Netflix gains subscribers; stock soars
Investors piled into Netflix shares Wednesday after the streaming video service added more than 2 million customers in the last quarter of 2013. Netflix’s gains presents a conundrum for mainstream cable providers and network television, as well as Internet service providers.
Reuters had this story by Lisa Richwine and Ronald Grover about the company’s earnings:
Netflix Inc added more than 2.3 million U.S. customers in the fourth quarter, sending its shares up 17 percent in after-hours trading, and said it was testing different pricing plans for its monthly TV and movie streaming service.
The world’s largest video streaming company on Wednesday reported net income of $48 million for the quarter, up from $8 million a year ago. Earnings-per-share were 79 cents, Netflix said in a statement, beating the 66 cents average forecast of analysts surveyed by Thomson Reuters I/B/E/S.
The strong U.S. subscriber growth, a closely watched barometer of company performance, came in at the top end of Netflix’s forecast range. Netflix also signed up 1.74 million new customers in foreign markets, bringing its worldwide total to 44.4 million.
Answering critics who question how big Netflix could grow, the company said it expected to add more U.S. subscribers in the first quarter of 2014 than in the year-ago period.
The Wall Street Journal story by John Kell and Amol Sharma focused on the company’s pricing strategy and how to tier offerings for different consumers:
The company, which provides streaming videos as well as DVDs by mail, charges $7.99-per-month and currently allows users to access the service from two screens simultaneously—enabling sharing among relatives and friends. The company said it hopes to eventually offer new members three options. It has tested other approaches, including a $6.99 offering that would allow a single stream and a three-stream alternative.
In a letter to shareholders, Netflix said that if it were to make changes to pricing for new members, existing members would get “generous grandfathering of their existing plans and prices.” As a result, “there would be no material near-term revenue increase.”
“It is not clear that one price fits all,” Netflix Chief Executive Reed Hastings said on a video webcast during which the quarterly results were discussed. “We’re trying to figure out some models of good-better-best price tiering.” The company said in the letter it is in “no rush” to implement new member plans.
The last major pricing overhaul by Netflix came in 2011, when it tried to move away from offering a single plan for streaming and DVD-by-mail by introducing two separate plans. The company reversed course after a customer backlash and a major dent in its stock price.
Justin Bachman wrote for Bloomberg Businessweek that Netflix could run into trouble as higher end video and increased usage strains the broadband infrastructure:
That growth could come alongside higher costs if Verizon Communications (VZ) and other high-speed Internet companies decide to charge video streamers like Netflix, Amazon (AMZN), and Hulu more because of their higher usage of the digital infrastructure. At peak times, Netflix viewers represent about a third of U.S. broadband Internet capacity, according to some estimates. In a case decided last week, Verizon successfully blocked federal rules on net neutrality, which could allow the Internet providers to block streaming services or to charge higher fees for their heavy data loads.

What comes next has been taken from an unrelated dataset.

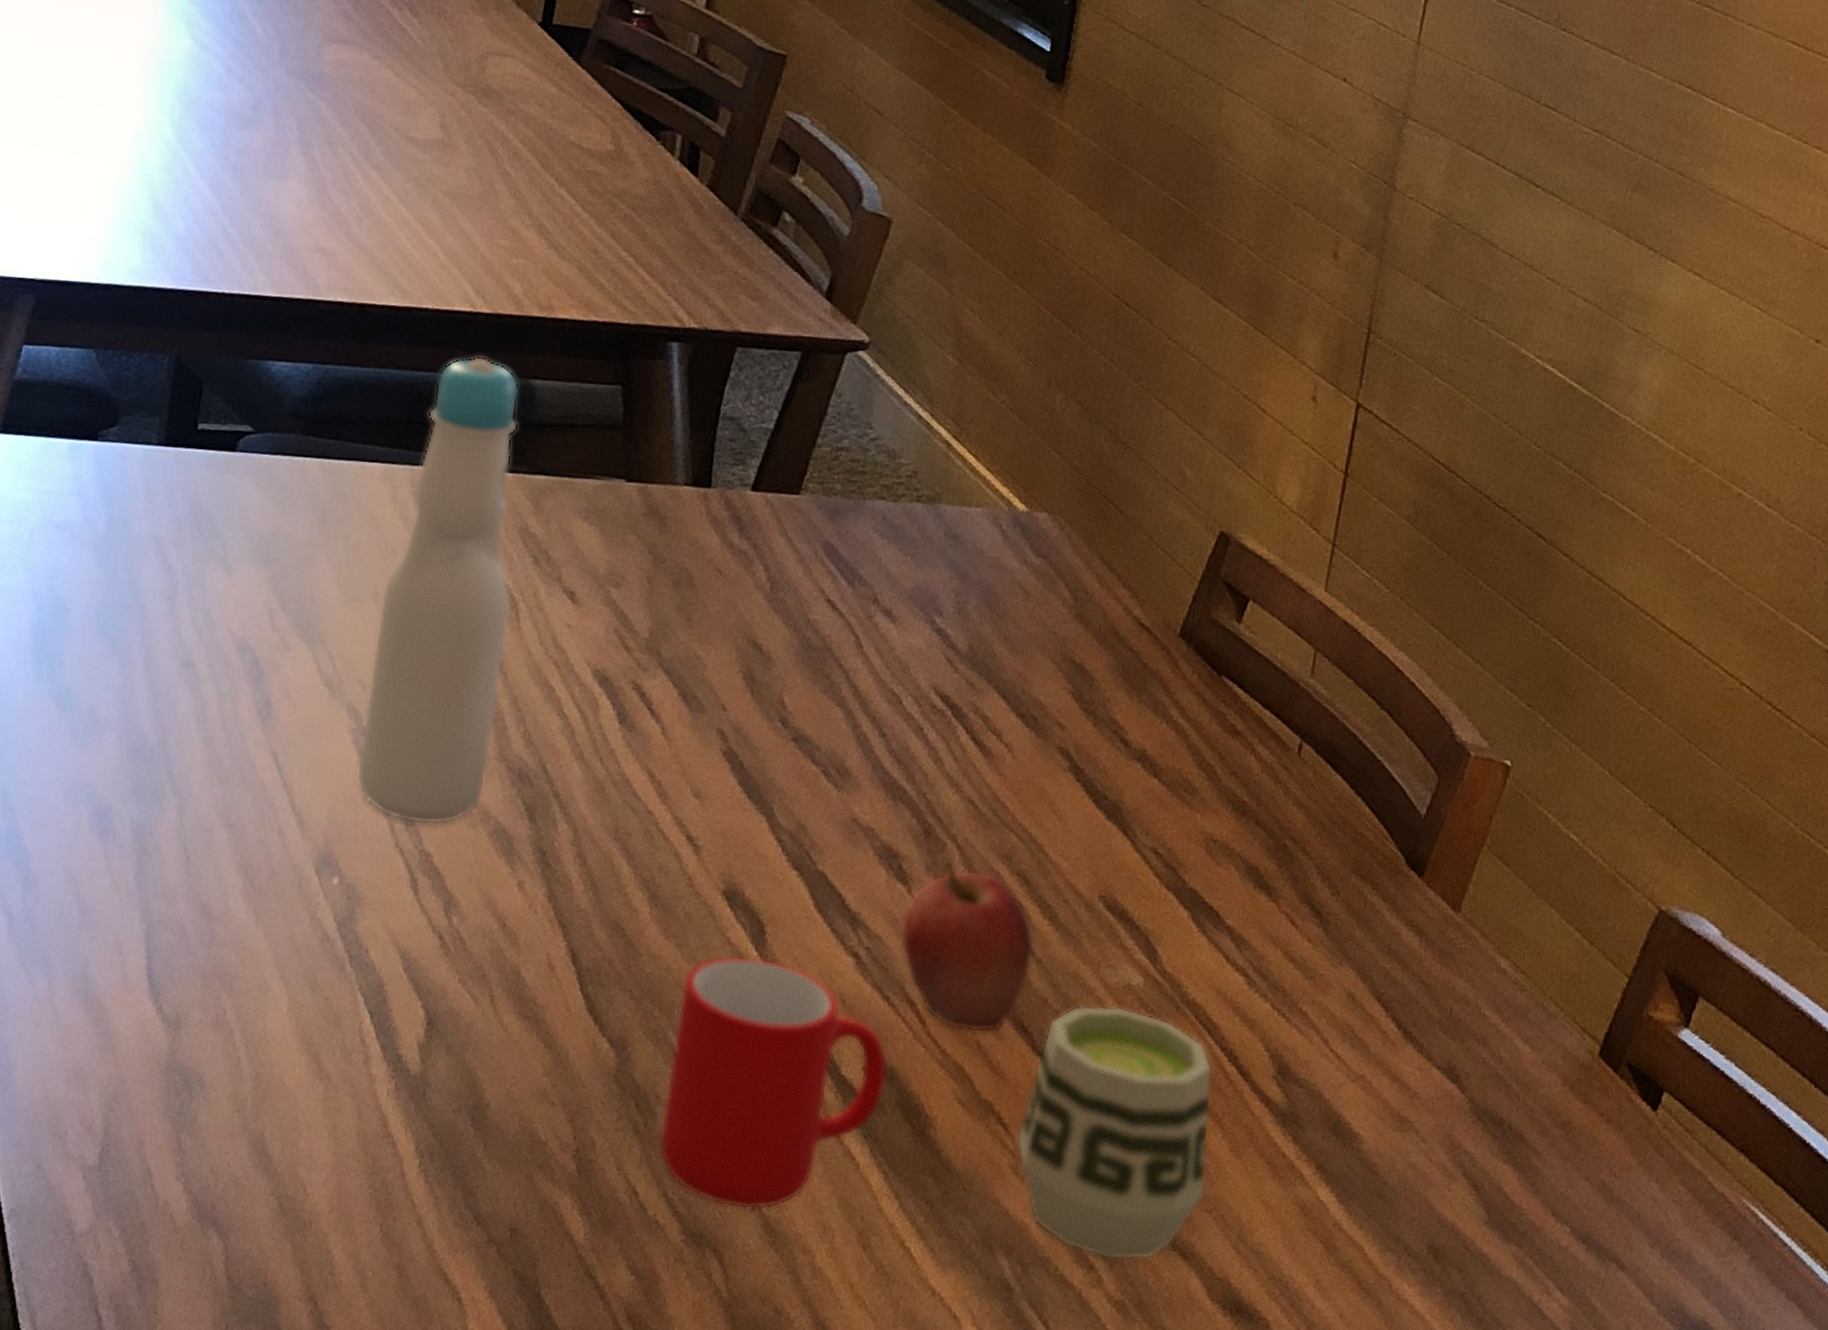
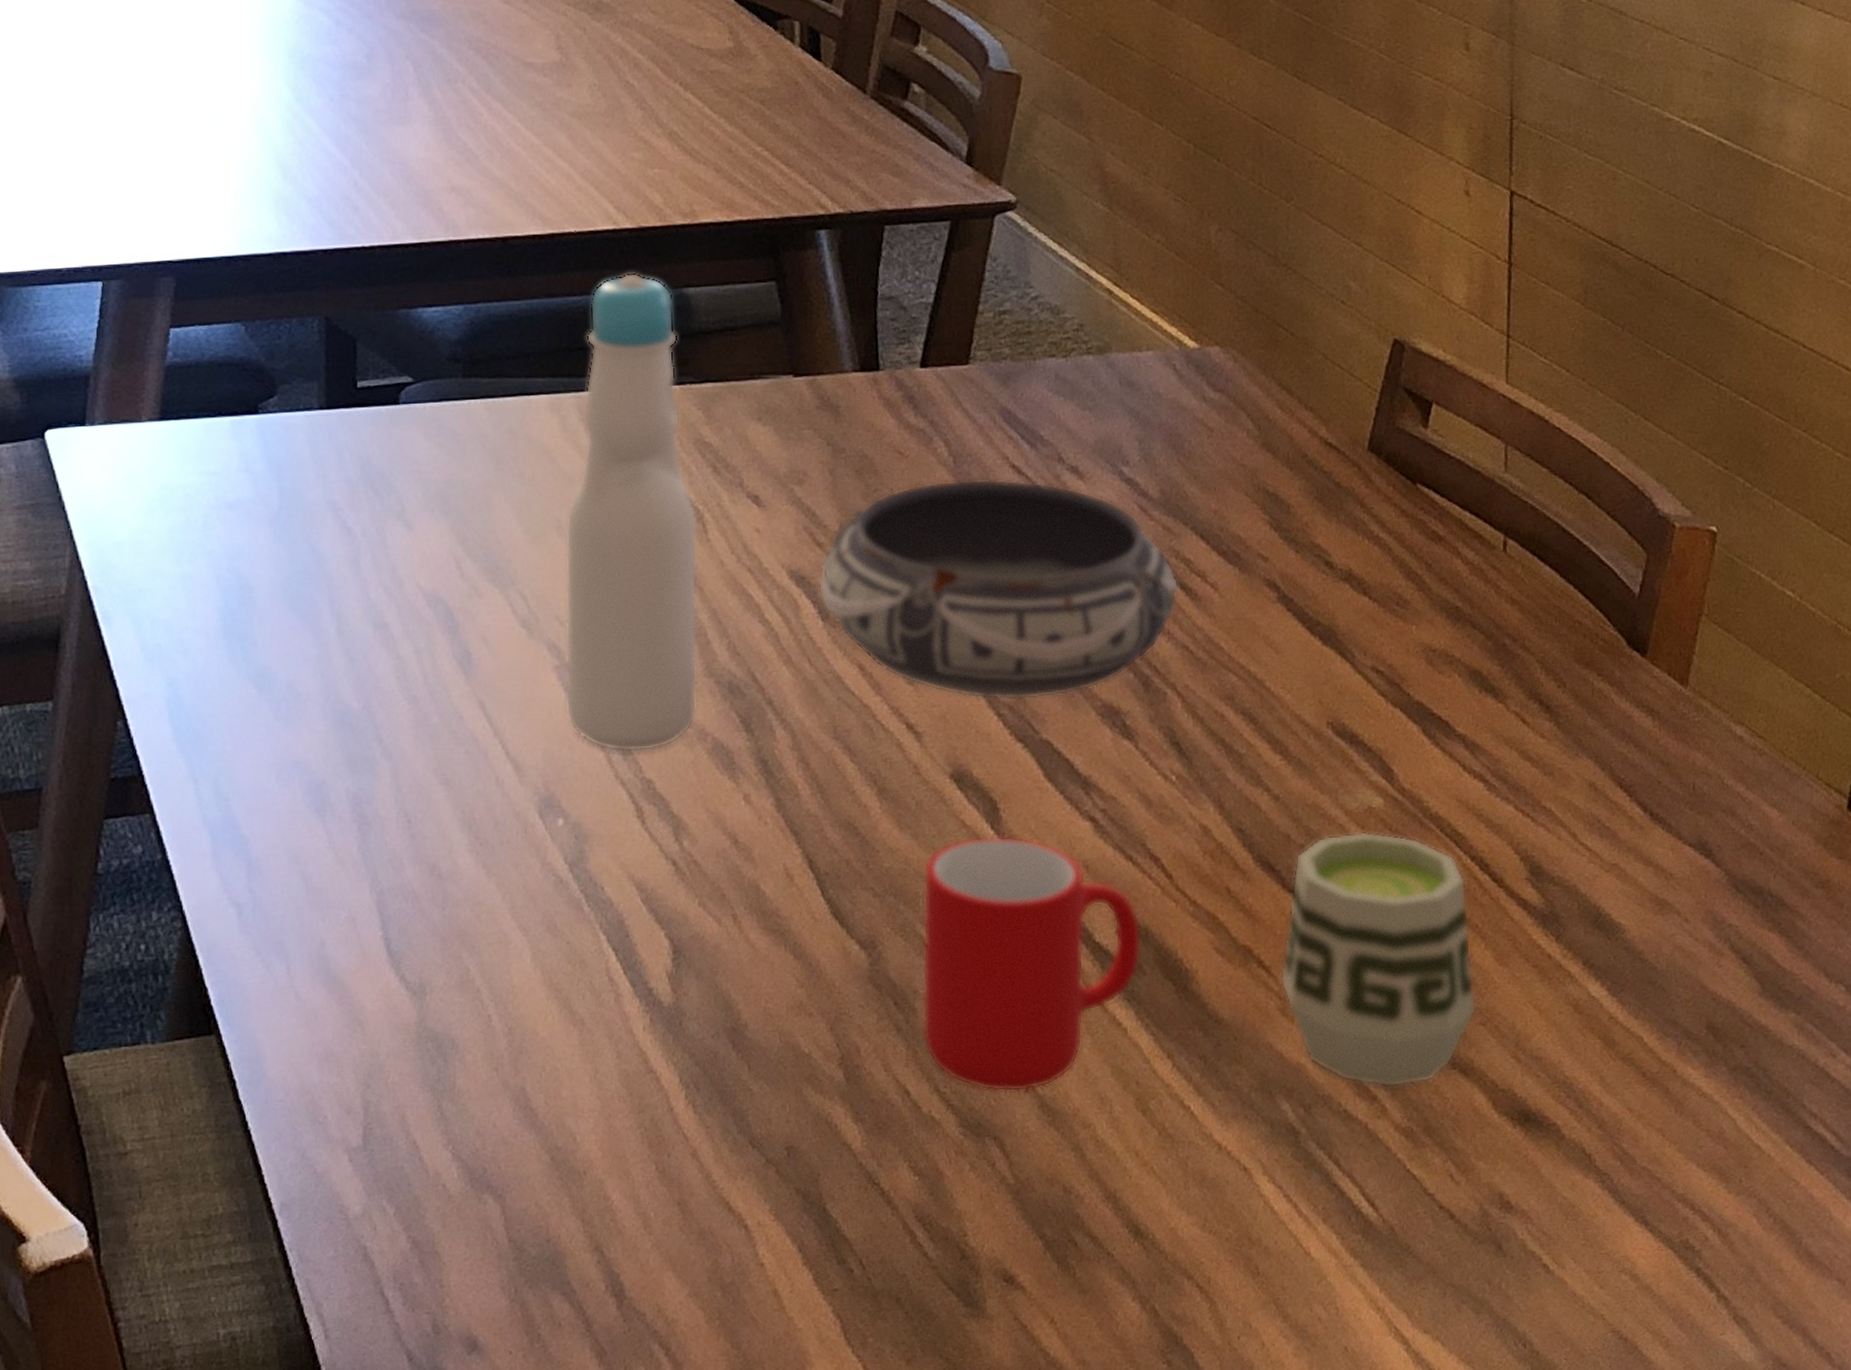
bowl: none [619,604,975,831] -> present [818,478,1180,701]
fruit: present [898,856,1034,1033] -> none [1132,706,1270,879]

Netflix Chief Executive Officer Reed Hastings dismissed those concerns Wednesday in the company’s quarterly earnings chat with two Wall Street analysts, arguing that any such efforts “would significantly fuel the fire for more regulation, which is not something that they’re interested in,” he said of the Internet service providers. “I think our economic interests are pretty co-aligned.”
He also predicted that the gradual introduction of higher-resolution 4K video from Netflix and other services will slowly boost ISPs, which will expand their technical capabilities to deliver the bandwidth needed for such video. Most people who get Internet service from major high-speed players such as Comcast (CMCSA), Time Warner Cable (TWC), and AT&T (T) do not currently have download speeds that can handle this kind of video.
The Associated Press story (via the Washington Post) pointed out that the stock surge comes after a costly falter in 2011:
The strong showing follows a year in which Netflix’s stock nearly quadrupled in a resounding comeback from a steep downturn triggered during the summer of 2011 after the Los Gatos, Calif. company split apart its Internet video service and DVD-by-mail service. The division resulted in price increases of as much as 60 percent for customers who wanted to keep both options.
Hastings apologized and the uproar eventually died down as the company began stockpiling its $8-per-month streaming service with more original programming, such as the Emmy-award winning “House of Cards.” The second season of that series will be released Feb. 14, contributing to management’s optimism about its subscriber growth for the current quarter ending in March.
As more people connect their TVs to the Internet and buy mobile devices, Netflix’s streaming service is emerging as a must-have pastime. Meanwhile, the DVD-by-mail service is gradually dying as more subscribers abandon watching video on physical discs. The company ended December with 6.9 million DVD subscribers, down from 13.9 million in September 2011.
While the short-term gain in subscribers is good news for the company and its investors, there are some capacity and other technological issues looming. It’s possible that the end of net neutrality could cost Netflix as consumer demand eats into bandwidth.